Have Fun and Make New Friends
Playing games at the start of an evening session allows the young people to let off steam and helps them to develop trust in each other, encouraging teamwork and collaboration. This is often accompanied with a healthy dose of competitiveness!
At Mafeking, the Explorers have some favourite games that they play regularly, including hockey when indoors or rounders on the field adjoining the den on summer evenings. Introducing new games and challenges on a regular basis helps Explorers build new skills, develop new friendship bonds and to push their boundaries.
Activities and Adventures
Adventure is very much at the core of Scouting, and at the Explorer age group the adventures become bigger and bolder. These are a selection of the activities that the Explorers at Mafeking have had the opportunity to experience over the last few years:
- Outdoor rock climbing in the Peak District
- Indoor rock climbing
- Night time canoeing along the River Trent
- Dusk-to-Dawn hikes over upland moorlands
- Bouldering on Peak District crags
- Survival camps
- Stand-up paddle boarding
- Bushcraft skills, including fire lighting, food preparation and cooking
- Expeditions, carrying full camping gear
- Forest-based rescue scenarios
- Clay target shooting using full-bore shotguns
- Kart racing
Adventure is also present in the opportunity to travel, to explore the world we live in. We have two Explorers travelling to South Korea, representing our unit at the World Scout Jamboree, and we have four Explorers travelling to the Swiss mountains next year for winter sport activities.
Gain Skills for Life
At Explorers we aim to develop new skills that will bring benefits to young people as they prepare to head out into the great wide world. One of the most popular sessions that we run helps the Explorer to develop their cooking skills, an important asset for university life, and hey, teenagers love their food, right?!

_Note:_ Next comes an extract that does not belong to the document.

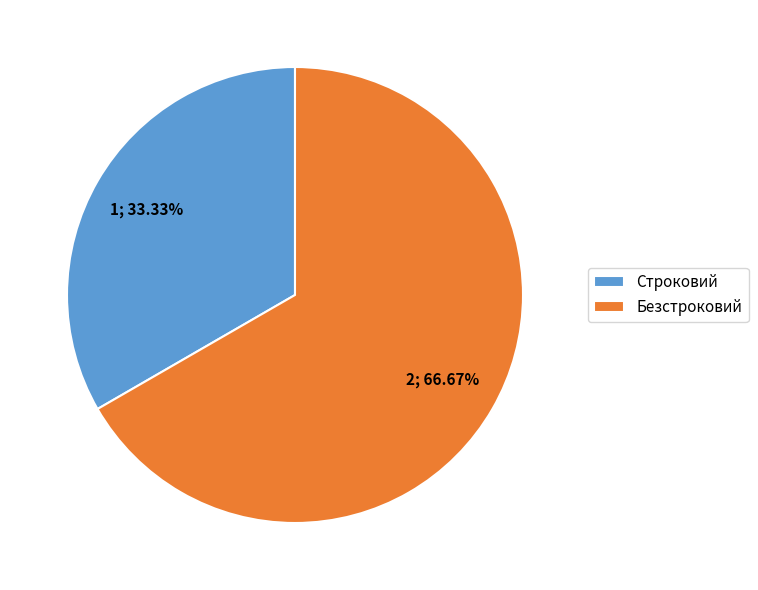

True or false: Безстроковий accounts for 55% of the total.

False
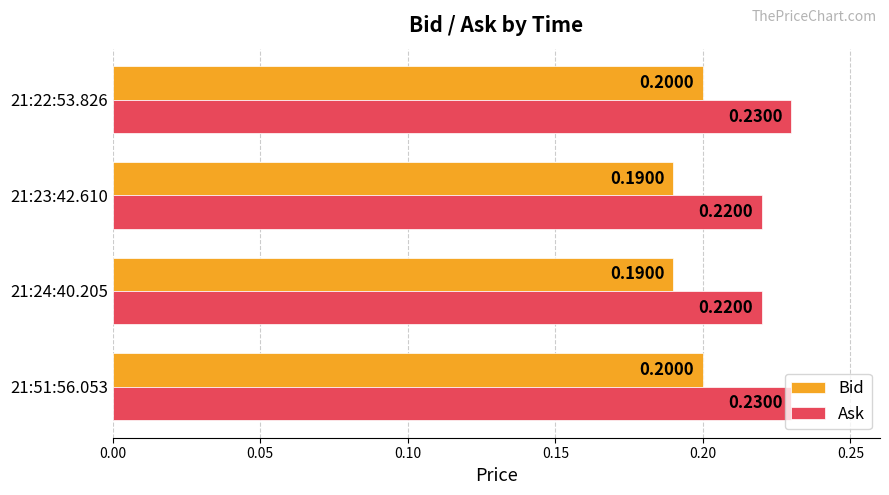

Rank the series by their average value, from lowest to highest.

Bid, Ask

But we might also train young people in skills that we hope that they never need, such as first aid for critical bleeding, how to use a defibrillator and how to decide who to help in a mass-casualty incident.
Other, more practical, skills are developed simply through the activities that we do in Scouting. Teamwork, collaboration, problem-solving, safety and risk management, resource management, self-reliance, resilience; these are the softer skills that are all so important in day-to-day adult life.
The Scout motto is “Be Prepared”. With skills development we are helping young people be better prepared for life.
Gain Awards
Recognition of achievements through badges and awards follows through all sections of the Scouting Movement. In addition to a plethora of activity badges, the top awards that are available to Explorers, in ascending order of magnitude, are:

- Chief Scout’s Platinum Award
- Chief Scout’s Diamond Award
- King’s Scout Award
Each award represents a very significant achievement, showing a commitment over a sustained period of time. They are also closely aligned with the Duke of Edinburgh award scheme, with Bronze being the basis for the Chief Scout’s Platinum, Silver being the basis for the Chief Scout’s Diamond, and Gold being the basis for the King’s Scout Award. The Scouting awards include additional qualification criteria for International, Community and Values categories above and beyond the Duke of Edinburgh awards.
Any of the top awards would enhance any CV.
The Scout Promise
The Promise is a simple way to help young people and adults keep the Fundamentals of Scouting in mind. The Promise is the commitment made by all Members as they join Scouting, promising to share the values of Scouting. The Christian version of the Scout Promise is:
On my honour, I promise that I will do my best to do my duty to God and to the King, to help other people and to keep the Scout Law
Alternative versions of the Scout Promise are available for all religions, including atheist.